May 29th, 2012 By Jon Campbell
NEW SCRIBE TALKS STEROIDS IN BOXING
Manchester, UK- Two large let downs occurred in both the sport and business of boxing when two potentially great rematches from last year were cancelled. The story started when IBF-WBA jr. welterweight (140 lbs) champion Lamont Peterson (30-1-1, 15 KOs) copped to having taken Performance Enhancing Drugs leading up to the second fight against ex-champion Amir Khan (26-1, 16 KOS) set for last week.
SOME QUESTION THE FIRST FIGHT
Lamont then went on to say that he used a Steroid (Testosterone) prior to their first fight in December 2011. Peterson was a controversial decision winner over the British amateur prodigy man known at home as “King Khan.” The controversy was that referee Joseph Cooper yanked two points away from Khan for “pushing,” once in the 7tth & again the final (12th) round.
OFFICIAL TALLY TAINTED BY REFEREE?
This was pivotal as judges George Hall and Valerie Dorsett both had it 113-112 Peterson, while Nelson Valdez went the other way big for Khan with a 115-110 tally. Without the point deductions, Khan would have won a unanimous nod.
REMATCH WAS ABOUT TWO GUYS WITH SOMETHING TO PROVE
The rematch would have said a lot of both fighters and their ability to deal with controversy, adversity and uncertainty of a close fight. The results split boxing fans down the middle. For every two-people you talked to, it was split 50-50 as to whom really won the initial Peterson-Khan encounter?
NO DIFFERENCES HERE BETWEEN “A & B”
Soon thereafter the equally highly anticipated second dance between Victor Ortiz (29-3-2, 22 KOs) and Andre Berto (28-1, 22 KOs) was cancelled following last year’s loser Berto failed both his ‘A’ and ‘B’ tests. That’s because they take two urine tests, of which you or your corner can initial the two taped seals on the bottles.
WILL FAN’S GET SCREWED MORE OFTEN?
The obvious short-term affect these cheaters have perpetrated on the fan base is that many boxing followers have missed out. More than that I am truly concerned that more high-profile fights could be in peril now that people are taking “sometimes” random tests.
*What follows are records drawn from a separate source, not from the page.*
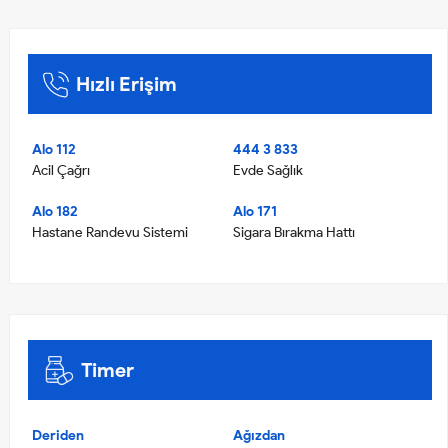
Hızlı Erişim
Alo 112
444 3 833
Acil Çağrı
Evde Sağlık
Alo 182
Alo 171
Hastane Randevu Sistemi
Sigara Bırakma Hattı
Timer
Deriden
Ağızdan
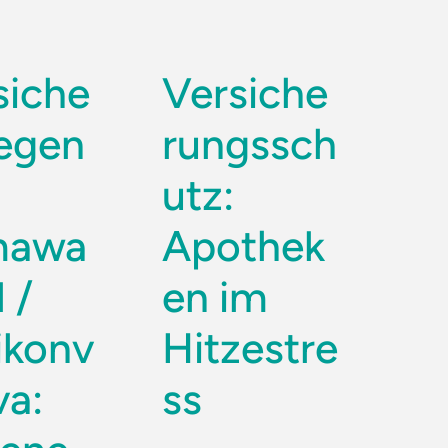
siche
Versiche
gegen
rungssch
utz:
mawa
Apothek
 /
en im
ikonv
Hitzestre
va:
ss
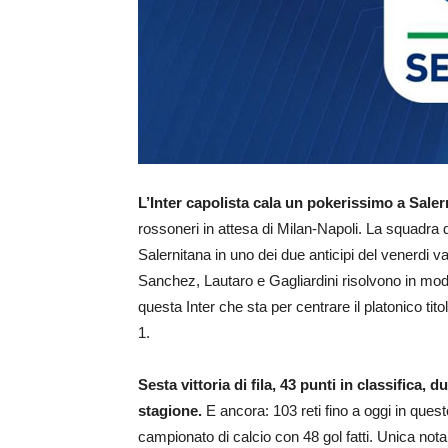
L’Inter capolista cala un pokerissimo a Sale
rossoneri in attesa di Milan-Napoli. La squadra 
Salernitana in uno dei due anticipi del venerdi va
Sanchez, Lautaro e Gagliardini risolvono in mod
questa Inter che sta per centrare il platonico tit
1.
Sesta vittoria di fila, 43 punti in classifica,
stagione.
E ancora: 103 reti fino a oggi in ques
campionato di calcio con 48 gol fatti. Unica not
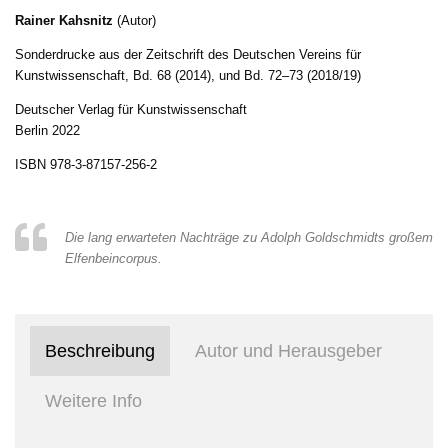
Rainer Kahsnitz
(Autor)
Sonderdrucke aus der Zeitschrift des Deutschen Vereins für
Kunstwissenschaft, Bd. 68 (2014), und Bd. 72–73 (2018/19)
Deutscher Verlag für Kunstwissenschaft
Berlin 2022
ISBN 978-3-87157-256-2
Die lang erwarteten Nachträge zu Adolph Goldschmidts großem
Elfenbeincorpus.
Beschreibung
Autor und Herausgeber
Weitere Info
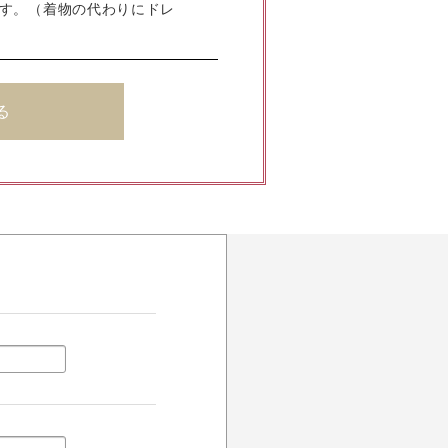
ます。（着物の代わりにドレ
る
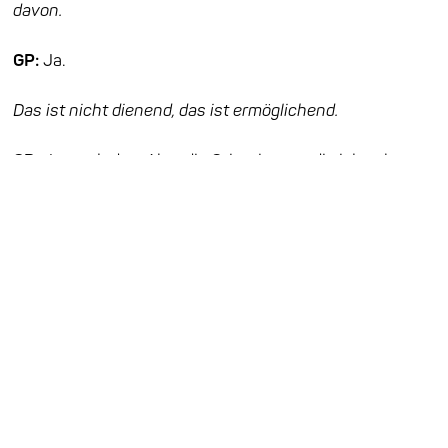
davon.
GP:
Ja.
Das ist nicht dienend, das ist ermöglichend.
GP:
Ja, auch das. Aber die Orientierung, die ich gebe,
kommt ausschließlich aus dem Hören. Und meine
Antwort auf das Gehörte wähle ich, sodass der in Gang
gesetzte Prozess möglichst spannend weiterläuft.
Geht es dabei nur ums Zuhören oder auch ums ln-die-
Zukunft-hören, also um Imagination?
GP:
Wenn Sie wirklich zuhören, dann denken Sie nicht.
Und ich höre zu. Wenn Sie zuhören, ist das wie ein „Ja“,
wenn Sie denken, ist das ein “Ja. Aber …” oder ein “Ja,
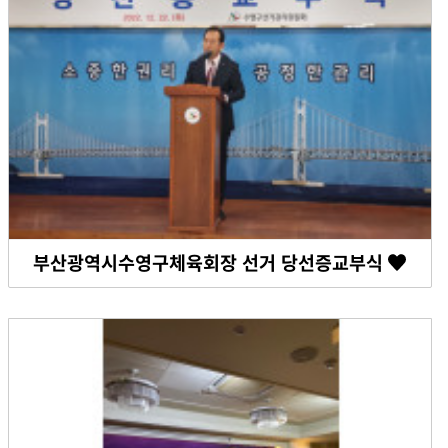
부산광역시수영구체육회장 선거 당선증교부식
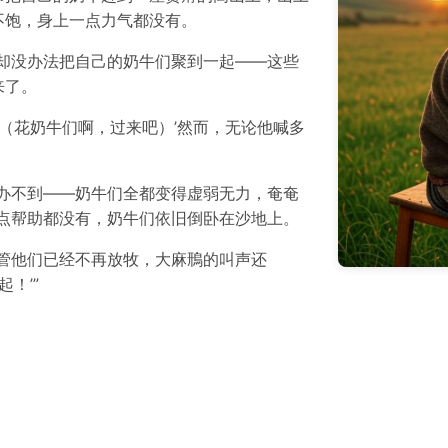
不饱，身上一点力气都没有。
却没办法把自己的奶牛们聚到一起——这些
来了。
。（花奶牛们啊，过来吧）’然而，无论他喊多
办不到——奶牛们全都变得虚弱无力，奄奄
一点帮助都没有，奶牛们依旧倒卧在沙地上。
管他们已经不再放牧，大麻鳽的叫声还
！’”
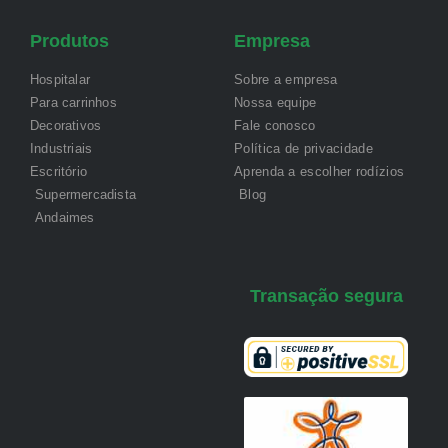
Produtos
Empresa
Hospitalar
Sobre a empresa
Para carrinhos
Nossa equipe
Decorativos
Fale conosco
Industriais
Política de privacidade
Escritório
Aprenda a escolher rodízios
Supermercadista
Blog
Andaimes
Transação segura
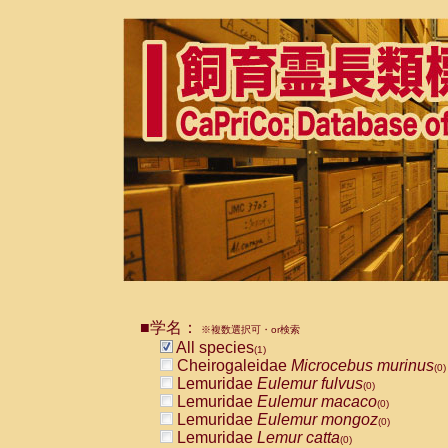
■学名：
※複数選択可・or検索
All species
(1)
Cheirogaleidae
Microcebus murinus
(0)
Lemuridae
Eulemur fulvus
(0)
Lemuridae
Eulemur macaco
(0)
Lemuridae
Eulemur mongoz
(0)
Lemuridae
Lemur catta
(0)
STEROID STORIES MAKE MASS MEDIA
Firstly, the media outside of boxing will take notice of such incidents and this could prevent an increase in boxing’s already nearly comatose fan base under 40, which has dwindled significantly in recent decades.
ARTICLES FURTHER TARNISH SPORT
Moreover, it could contribute to the decrease of support for boxing which has consequences down the line that are most certainly stories on “Steroids In Boxing” will not be beneficial. Beyond this it is simply unfair for all boxers who work on sweat and grit to be generalized simply because a few fighters have cheated.
MOST DON’T REALIZE DANGER OF STEROIDS IN BOXING
Should this continue to be the case and more people are taking performance-enhancing drugs, what the average person fails to realize is this makes the sport far more dangerous than what it should be. Think about it, guys hitting and working harder, recovering faster, this is a prescription for serious injuries or death. This is not American baseball.
SOME STATES DON’T TEST PERIOD!
Seeing a number of Athletic Commissions (Texas for one) doesn’t test for drugs of any kind, including steroids. The sanctioning bodies must clamp down on such conduct, as it is not only unfair, it is immoral and gives the wrong impression of this great sport.
CLOSING SALVO BY “BIG JOHN”
Any boxer who cheats during the preparation for a fight either with the intention or foresight that it could indirectly increase the risk or make it unnecessarily dangerous for the opponent should be banned for life. Cheaters are a disgrace in any sport and there should be a zero-tolerance to anyone caught cheating.